# How do you differentiate y=1/(x+sqrtx) using the chain or quotient rule?

Nov 28, 2016

I will show you how to solve this problem using the chain rule.

We can rewrite $y$ as $y = {\left(x + \sqrt{x}\right)}^{-} 1$.

We let $y = {u}^{-} 1$ and $u = x + \sqrt{x}$.
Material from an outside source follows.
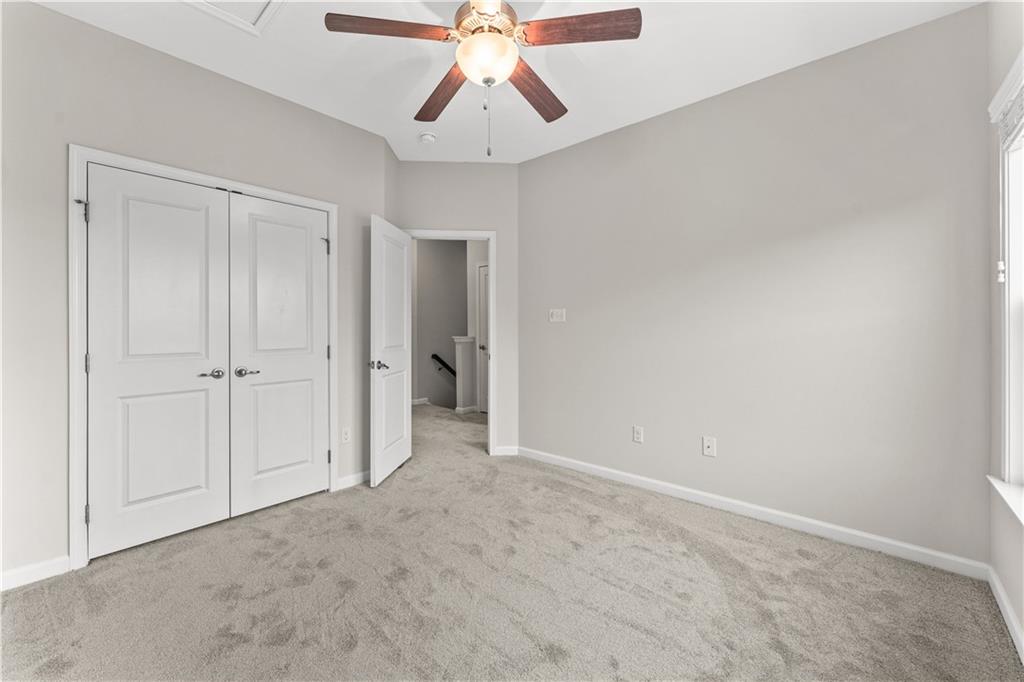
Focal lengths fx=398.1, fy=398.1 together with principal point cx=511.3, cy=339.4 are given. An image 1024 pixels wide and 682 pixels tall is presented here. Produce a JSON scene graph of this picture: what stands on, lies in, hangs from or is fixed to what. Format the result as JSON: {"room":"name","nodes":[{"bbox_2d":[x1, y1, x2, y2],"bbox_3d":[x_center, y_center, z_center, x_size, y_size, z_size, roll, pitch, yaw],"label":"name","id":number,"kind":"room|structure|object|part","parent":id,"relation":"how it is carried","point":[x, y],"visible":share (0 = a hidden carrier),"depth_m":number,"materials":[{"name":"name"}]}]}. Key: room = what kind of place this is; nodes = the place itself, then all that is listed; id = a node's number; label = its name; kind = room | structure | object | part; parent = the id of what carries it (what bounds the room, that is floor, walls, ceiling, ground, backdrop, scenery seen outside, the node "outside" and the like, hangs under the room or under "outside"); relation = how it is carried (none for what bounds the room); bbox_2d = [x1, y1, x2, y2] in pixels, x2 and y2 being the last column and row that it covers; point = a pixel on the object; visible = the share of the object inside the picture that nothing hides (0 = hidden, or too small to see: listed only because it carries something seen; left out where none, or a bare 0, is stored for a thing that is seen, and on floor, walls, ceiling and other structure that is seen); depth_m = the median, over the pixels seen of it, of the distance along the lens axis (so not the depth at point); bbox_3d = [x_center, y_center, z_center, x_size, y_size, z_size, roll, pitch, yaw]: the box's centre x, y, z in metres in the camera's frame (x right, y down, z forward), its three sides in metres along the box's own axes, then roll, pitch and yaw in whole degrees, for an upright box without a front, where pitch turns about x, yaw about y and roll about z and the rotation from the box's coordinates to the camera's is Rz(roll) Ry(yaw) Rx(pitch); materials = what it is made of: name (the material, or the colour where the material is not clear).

$\frac{\mathrm{dy}}{\mathrm{du}} = - 1 {u}^{-} 2 = - \frac{1}{u} ^ 2$ and $\frac{\mathrm{du}}{\mathrm{dx}} = 1 + \frac{1}{2} {x}^{- \frac{1}{2}} = 1 + \frac{1}{2 {x}^{\frac{1}{2}}}$

By the chain rule:

$\frac{\mathrm{dy}}{\mathrm{dx}} = \frac{\mathrm{dy}}{\mathrm{du}} \times \frac{\mathrm{du}}{\mathrm{dx}}$

$\frac{\mathrm{dy}}{\mathrm{dx}} = - \frac{1}{u} ^ 2 \times \left(1 + \frac{1}{2 {x}^{\frac{1}{2}}}\right)$

dy/dx = (-2x^(1/2) + 1)/((x + sqrt(x))^2(2x^(1/2))

Hopefully this helps!